GIVEN PASSAGE>
───
We predicted that donations to MTurk partners would be greater than donations to other crowdworker partners and to anonymous partners (and greater than destroyed “donations”). This would indicate the preferential treatment of MTurk crowdworkers over other identity categories. Moreover, if a more general crowdworker identity is present, it would imply that Crowdworker > Random in terms of the amount donated. Finally, Random > Destroyed means that participants would rather share the bonus with a complete stranger than destroy it.

We use nonparametric Mann–Whitney tests for our main analysis rather than t tests following standard practice for economic games in the experimental economics literature, as the distribution of behavior in these games is typically strongly non-normal (see Online Appendix B). Our main hypotheses, experimental design, and analyses were preregistered before the collection of the data.1 We, therefore, report one-tailed tests for preregistered directional hypotheses. In this work, we report all measures, manipulations, and exclusions. In Online Appendix C, we also perform one-tailed parametric t tests for our main results as a robustness check and report sensitivity power analyses that describe the minimum effect size that could be obtained given our study’s design.
───
GIVEN DATA>

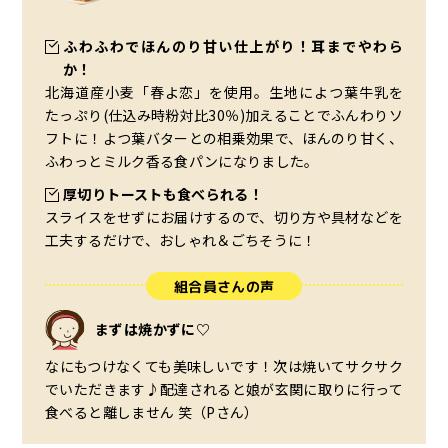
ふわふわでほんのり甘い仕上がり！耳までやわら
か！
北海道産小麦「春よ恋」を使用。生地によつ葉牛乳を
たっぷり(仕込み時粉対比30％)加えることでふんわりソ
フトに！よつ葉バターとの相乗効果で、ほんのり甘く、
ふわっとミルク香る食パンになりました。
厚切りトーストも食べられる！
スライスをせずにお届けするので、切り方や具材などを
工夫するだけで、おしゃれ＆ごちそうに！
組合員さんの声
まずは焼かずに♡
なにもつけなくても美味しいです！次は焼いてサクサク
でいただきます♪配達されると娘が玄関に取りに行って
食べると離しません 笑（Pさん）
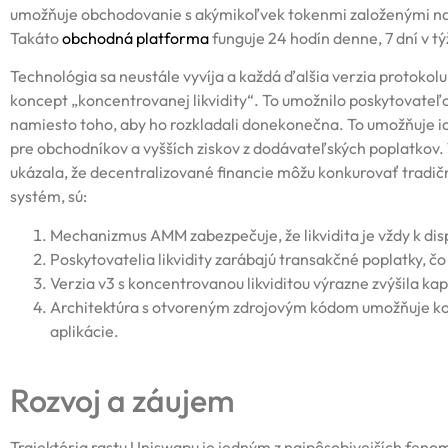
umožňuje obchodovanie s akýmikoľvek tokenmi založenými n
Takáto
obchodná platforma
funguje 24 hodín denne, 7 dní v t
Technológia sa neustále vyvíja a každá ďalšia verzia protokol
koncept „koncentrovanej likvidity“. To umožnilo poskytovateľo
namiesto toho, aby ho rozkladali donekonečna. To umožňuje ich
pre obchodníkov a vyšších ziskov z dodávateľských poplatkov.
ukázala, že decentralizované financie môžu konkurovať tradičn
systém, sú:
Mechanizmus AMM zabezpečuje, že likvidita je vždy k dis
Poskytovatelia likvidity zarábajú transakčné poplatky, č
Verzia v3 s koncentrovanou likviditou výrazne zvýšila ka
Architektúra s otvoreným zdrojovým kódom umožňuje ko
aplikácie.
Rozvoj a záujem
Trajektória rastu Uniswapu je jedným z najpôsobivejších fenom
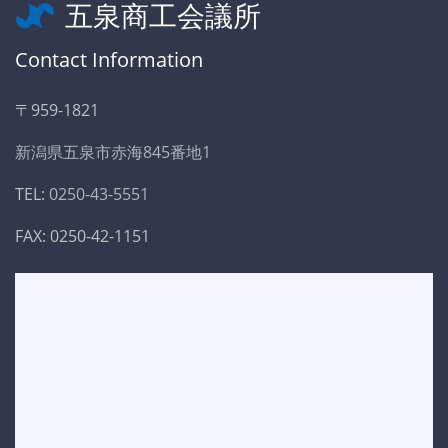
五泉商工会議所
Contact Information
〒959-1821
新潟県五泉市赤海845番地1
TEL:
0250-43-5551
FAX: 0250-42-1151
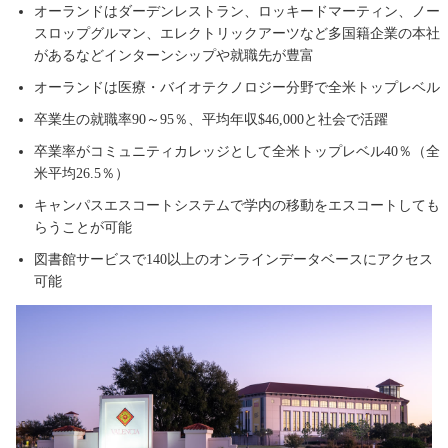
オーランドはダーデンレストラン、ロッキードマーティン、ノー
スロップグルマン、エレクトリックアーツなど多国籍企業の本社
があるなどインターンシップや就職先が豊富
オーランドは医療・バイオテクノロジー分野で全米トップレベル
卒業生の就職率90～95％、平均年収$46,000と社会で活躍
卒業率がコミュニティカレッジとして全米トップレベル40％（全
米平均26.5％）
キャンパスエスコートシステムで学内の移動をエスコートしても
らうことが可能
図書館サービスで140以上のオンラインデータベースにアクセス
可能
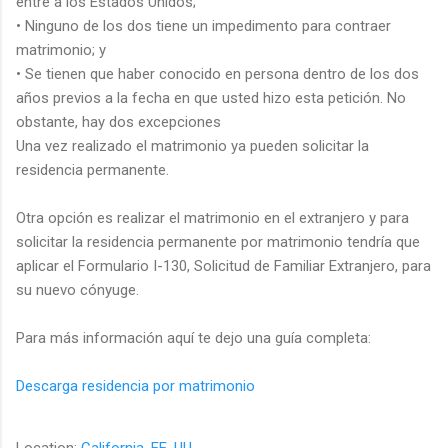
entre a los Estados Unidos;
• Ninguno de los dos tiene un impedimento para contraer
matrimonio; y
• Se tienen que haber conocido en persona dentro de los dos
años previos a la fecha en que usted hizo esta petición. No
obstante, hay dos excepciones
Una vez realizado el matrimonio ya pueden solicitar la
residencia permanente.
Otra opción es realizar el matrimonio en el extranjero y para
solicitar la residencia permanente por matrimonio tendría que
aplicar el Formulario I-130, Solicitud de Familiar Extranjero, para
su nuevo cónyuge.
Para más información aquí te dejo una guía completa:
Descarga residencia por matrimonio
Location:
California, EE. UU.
───
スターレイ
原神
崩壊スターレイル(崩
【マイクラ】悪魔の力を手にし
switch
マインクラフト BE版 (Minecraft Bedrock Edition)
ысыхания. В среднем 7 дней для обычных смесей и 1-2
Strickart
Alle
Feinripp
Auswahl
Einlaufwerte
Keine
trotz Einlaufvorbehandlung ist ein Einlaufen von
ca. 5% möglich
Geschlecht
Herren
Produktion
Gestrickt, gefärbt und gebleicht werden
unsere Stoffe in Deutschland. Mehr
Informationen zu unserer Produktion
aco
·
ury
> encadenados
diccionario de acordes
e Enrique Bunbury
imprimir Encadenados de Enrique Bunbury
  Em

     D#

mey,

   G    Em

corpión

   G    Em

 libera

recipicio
───
LIST OF TASKS>
a) In the crowdworker donation passage, which kind of tests are reported for the preregistered directional hypotheses?
b) Carry the crowdworker donation passage forward from its final sentence.
Please set the records aside; the text alone is enough.

ANSWERS FOR EACH ITEM>
a) One-tailed tests.

b)
Measures

Our measure of interest was a DG, a one-person decision process in which the player, “the dictator,” determines (or “dictates”) how much, if any, of an endowment (US$1 bonus) to donate to a counterpart. The counterpart, “the recipient,” simply receives the donation from the dictator. Based on pure self-interest, the dictator should keep all the bonus, donating nothing to the recipient. However, considerable research finds that participants generally donate a nontrivial amount in a wide variety of experimental conditions (Engel, 2011) and that DG giving is related to other measures of cooperation in both economic game and nongame contexts (Peysakhovich, Nowak, & Rand, 2014). Therefore, giving anything in the DG is considered prosocial (sometimes referred to as behavioral “altruism”). The DG has been widely used in behavioral economics and psychological studies on cooperation, altruism, and in-group bias (Johnson & Mislin, 2011; Lane, 2016), making it an appropriate test case to explore our primary research question.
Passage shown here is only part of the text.